10/10
The Girl Up in the Old Hotel
14 October 2022
Warning: Spoilers
Made in 1972 in the wake of Vietnam, Chantal Akerman's Hotel Monterey prowls the warm sickly halls of an old New York flophouse á la search-and-destroy. The place must have looked like cold storage at the time, but today it appears almost luxurious - a relic from an era when the poor could still afford a room from the small-time slum operator. By the 1980s, hotels such as the Monterey fell to the liberalization clearances fueling the NYC bankruptcy fire sale, like the old diners that gave your Ma a job for life and the palaces of the Deuce. Who'd have thought that that hoary nemesis of American industry, the mustachioed Evil Landlord, would have won out in the end? In 1971 the gold standard was abandoned, courtesy of Ho Chi Minh and de Gaulle.

Look at where Miss Akerman's old hotel once stood, then you will see why people believe - poor people, black people, sickened believers - that some pathogen has been loosed by scientists or that the old inhabitants were turned into monster food. Such conspiracies metaphorize the Neo-Medieval policies of the Rentier class, using the lamppost flyer and pulp plotting particular to a desperate but wise underworld of inner-city DPs. Speculative power, phantom liquidity, the gnostic mythos of finance and brute brokerage force - an overpowering propaganda that convinces you to submit your own failure, to give them the last thing you are permitted to own. "We have actually begun to believe that the real guilty party, the one who somehow caused it all, is the victim, and not the perpetrator of the crime." (Robert Fitch)

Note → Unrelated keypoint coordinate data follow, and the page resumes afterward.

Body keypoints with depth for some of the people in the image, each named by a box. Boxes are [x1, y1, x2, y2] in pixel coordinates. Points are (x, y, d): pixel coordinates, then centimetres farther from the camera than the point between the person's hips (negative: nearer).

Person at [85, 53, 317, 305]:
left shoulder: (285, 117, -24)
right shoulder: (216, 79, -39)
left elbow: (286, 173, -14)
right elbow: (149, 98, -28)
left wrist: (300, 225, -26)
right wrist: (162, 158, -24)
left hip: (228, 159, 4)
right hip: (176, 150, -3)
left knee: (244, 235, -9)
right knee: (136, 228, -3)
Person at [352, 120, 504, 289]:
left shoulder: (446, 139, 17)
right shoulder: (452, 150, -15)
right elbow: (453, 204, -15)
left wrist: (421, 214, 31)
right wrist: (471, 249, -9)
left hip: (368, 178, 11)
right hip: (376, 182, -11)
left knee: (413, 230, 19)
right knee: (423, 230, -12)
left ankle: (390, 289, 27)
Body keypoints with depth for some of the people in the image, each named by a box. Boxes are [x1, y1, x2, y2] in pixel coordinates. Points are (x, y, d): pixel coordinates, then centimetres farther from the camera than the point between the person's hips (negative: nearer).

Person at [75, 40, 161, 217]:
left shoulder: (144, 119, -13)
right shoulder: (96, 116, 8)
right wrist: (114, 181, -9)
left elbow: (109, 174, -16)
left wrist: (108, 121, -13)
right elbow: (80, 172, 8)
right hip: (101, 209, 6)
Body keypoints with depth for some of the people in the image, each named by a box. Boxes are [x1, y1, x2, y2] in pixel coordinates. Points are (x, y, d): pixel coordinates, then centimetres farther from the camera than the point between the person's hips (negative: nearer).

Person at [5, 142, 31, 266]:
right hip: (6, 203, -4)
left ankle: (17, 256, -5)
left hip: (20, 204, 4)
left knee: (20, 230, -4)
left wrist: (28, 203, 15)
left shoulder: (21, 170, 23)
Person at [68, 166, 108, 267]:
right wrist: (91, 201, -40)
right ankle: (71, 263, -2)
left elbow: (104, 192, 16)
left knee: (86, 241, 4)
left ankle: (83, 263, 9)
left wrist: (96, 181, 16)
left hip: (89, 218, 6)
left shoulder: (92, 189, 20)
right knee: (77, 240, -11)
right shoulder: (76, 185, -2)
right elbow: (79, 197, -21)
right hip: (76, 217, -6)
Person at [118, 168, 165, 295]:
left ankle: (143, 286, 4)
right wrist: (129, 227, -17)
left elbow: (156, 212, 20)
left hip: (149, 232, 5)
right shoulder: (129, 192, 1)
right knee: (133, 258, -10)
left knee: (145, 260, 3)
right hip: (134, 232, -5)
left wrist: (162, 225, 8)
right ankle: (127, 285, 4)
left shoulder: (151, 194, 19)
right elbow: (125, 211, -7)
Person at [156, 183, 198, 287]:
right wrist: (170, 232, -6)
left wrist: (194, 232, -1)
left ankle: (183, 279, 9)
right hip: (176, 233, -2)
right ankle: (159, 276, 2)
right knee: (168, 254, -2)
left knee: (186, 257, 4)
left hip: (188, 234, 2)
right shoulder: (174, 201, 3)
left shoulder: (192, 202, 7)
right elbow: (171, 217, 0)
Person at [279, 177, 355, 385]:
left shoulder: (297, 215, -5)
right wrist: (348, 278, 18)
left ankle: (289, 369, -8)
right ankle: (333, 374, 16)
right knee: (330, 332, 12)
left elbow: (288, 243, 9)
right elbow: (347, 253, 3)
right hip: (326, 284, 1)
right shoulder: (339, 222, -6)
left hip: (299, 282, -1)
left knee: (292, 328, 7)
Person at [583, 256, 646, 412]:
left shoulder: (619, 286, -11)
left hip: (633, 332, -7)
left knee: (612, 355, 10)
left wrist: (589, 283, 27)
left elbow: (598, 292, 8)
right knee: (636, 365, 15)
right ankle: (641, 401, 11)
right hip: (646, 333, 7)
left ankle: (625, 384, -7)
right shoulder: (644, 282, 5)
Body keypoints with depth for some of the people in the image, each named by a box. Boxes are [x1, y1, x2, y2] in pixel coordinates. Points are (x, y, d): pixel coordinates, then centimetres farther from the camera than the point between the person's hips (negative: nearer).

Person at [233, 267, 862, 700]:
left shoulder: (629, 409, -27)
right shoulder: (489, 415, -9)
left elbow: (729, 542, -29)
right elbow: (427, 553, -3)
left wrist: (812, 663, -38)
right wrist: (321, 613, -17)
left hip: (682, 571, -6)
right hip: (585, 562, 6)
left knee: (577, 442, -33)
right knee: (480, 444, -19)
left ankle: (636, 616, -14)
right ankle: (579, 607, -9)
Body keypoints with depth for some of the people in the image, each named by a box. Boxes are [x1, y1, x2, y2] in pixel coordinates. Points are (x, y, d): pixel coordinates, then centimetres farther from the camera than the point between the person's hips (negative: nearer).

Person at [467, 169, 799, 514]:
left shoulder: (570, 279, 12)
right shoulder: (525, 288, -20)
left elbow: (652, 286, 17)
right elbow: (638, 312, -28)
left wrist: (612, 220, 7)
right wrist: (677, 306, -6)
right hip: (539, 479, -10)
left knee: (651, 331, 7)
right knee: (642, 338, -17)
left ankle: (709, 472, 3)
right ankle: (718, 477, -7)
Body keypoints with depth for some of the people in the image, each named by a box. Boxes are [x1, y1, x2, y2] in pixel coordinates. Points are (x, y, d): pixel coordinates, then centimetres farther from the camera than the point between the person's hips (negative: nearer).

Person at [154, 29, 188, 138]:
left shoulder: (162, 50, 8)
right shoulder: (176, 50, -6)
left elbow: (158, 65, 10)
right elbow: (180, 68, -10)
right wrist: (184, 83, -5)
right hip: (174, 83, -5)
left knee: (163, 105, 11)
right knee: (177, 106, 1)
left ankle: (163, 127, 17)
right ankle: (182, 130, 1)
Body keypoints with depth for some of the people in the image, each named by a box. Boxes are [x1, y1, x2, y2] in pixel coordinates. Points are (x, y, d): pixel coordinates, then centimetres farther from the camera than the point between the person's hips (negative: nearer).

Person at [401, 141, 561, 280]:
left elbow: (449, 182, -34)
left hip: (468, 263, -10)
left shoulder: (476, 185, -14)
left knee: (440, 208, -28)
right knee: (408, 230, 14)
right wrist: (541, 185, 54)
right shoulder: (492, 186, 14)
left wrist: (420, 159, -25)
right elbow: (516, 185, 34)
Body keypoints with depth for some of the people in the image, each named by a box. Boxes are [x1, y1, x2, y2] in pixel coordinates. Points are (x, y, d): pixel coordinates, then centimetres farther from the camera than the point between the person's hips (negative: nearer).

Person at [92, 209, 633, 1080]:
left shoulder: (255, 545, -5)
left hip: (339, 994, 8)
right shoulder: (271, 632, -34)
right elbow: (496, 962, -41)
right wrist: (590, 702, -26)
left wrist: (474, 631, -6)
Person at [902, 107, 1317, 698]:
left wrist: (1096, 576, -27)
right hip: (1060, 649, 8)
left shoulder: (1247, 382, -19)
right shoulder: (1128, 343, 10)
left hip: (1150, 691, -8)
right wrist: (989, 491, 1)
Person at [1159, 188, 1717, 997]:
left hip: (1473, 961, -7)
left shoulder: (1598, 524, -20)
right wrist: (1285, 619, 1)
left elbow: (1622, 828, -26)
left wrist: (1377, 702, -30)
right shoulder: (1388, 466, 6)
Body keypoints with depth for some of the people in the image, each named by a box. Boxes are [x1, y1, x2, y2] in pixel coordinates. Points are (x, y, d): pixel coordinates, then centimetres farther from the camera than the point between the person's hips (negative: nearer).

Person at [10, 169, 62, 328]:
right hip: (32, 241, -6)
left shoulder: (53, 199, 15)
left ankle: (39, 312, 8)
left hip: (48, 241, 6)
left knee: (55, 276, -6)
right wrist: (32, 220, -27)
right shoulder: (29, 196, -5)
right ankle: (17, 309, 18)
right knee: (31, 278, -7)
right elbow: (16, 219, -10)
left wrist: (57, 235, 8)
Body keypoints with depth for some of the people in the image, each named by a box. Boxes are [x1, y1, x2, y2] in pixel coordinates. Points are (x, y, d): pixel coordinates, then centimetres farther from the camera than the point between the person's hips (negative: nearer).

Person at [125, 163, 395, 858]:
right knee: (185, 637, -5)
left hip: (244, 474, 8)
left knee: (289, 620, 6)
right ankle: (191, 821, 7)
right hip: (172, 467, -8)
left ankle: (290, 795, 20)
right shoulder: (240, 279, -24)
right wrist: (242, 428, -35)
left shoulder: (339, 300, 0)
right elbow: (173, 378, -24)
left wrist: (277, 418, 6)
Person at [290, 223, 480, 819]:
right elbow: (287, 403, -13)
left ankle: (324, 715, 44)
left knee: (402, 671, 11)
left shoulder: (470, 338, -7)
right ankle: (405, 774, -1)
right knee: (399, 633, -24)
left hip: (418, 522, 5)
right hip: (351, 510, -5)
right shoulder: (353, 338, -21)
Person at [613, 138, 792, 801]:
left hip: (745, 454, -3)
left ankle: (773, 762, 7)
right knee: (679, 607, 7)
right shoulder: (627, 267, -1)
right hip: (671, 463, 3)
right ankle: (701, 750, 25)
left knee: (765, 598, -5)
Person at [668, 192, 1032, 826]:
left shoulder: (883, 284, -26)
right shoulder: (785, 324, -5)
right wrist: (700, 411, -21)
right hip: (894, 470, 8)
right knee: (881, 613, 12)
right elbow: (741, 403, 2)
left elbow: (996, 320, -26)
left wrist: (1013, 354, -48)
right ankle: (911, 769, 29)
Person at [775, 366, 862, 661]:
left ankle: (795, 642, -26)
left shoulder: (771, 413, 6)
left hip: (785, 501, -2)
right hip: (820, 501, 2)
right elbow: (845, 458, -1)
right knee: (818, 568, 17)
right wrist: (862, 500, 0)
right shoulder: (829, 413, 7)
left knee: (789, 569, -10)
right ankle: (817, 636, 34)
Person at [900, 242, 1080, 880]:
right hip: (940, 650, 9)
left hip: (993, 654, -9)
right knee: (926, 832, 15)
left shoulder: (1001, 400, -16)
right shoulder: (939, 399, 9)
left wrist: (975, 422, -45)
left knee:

Hotel Monterey is silent on soundtrack but it is not really a silent film. Rents accumulate without noise; elevator doors bellow like waxless accordion keys - these things are rendered mute because Akerman is interested in surfaces and not in guessing about a psychology of loneliness. The first shot shows a strangely-placed small mirror in the foyer which reflects the front desk; soon, a hatted figure crosses the frame, right out of a Magritte. It seems to be in late evening in the Monterey, but this may be as deceptive as the hours of a casino. Ackerman is a scientist of the modification of time and the hydra-headed social contract. City housing is a political many, a multiplicity of actions public and private, acted out per square foot in magazine spreads, municipal code and law, and vacant skyscraper floors. The halls and doors of this little hotel conceal a grand machine: the basement is the menial heart, near the end of the film, under decades of express feet. Off Bowery, the year of the pig draws to a close.

The alienation of big cities is best captured by foreigners, who easily perceive the energetic lines of power in billboards and off-ramps, marble faces flashing for a siren moment in a crowd - especially port cities like New York. The late Miss Akerman made the slowest, most thrilling films. She ends this one with a narcotic pan over the rooftops, while the sequel, News from Home (1977), follows the different immigrant zones of Hell's Kitchen at a crawl by car. For all her haunts, Akerman was a materialist with a big nosey heart. Hotel Monterey was made a year prior to the coup in Chile, with Babette Mangolte on camera, who also shot Jeanne Dielman... The Monterey itself is now a Days' Inn franchise. Rooms are comparatively affordable, from $69 a night.

United Fruit, sponsor of coups and mass killings all over the Americas, merged with United Brands in 1970. In the hands of avant corporate raider Eli Black, it spun out into insolvency and fraud. Black jumped from his office on the 44th floor of the Pan Am Building in 1975. It would have taken him about an hour to walk to the Monterey or twenty minutes by subway.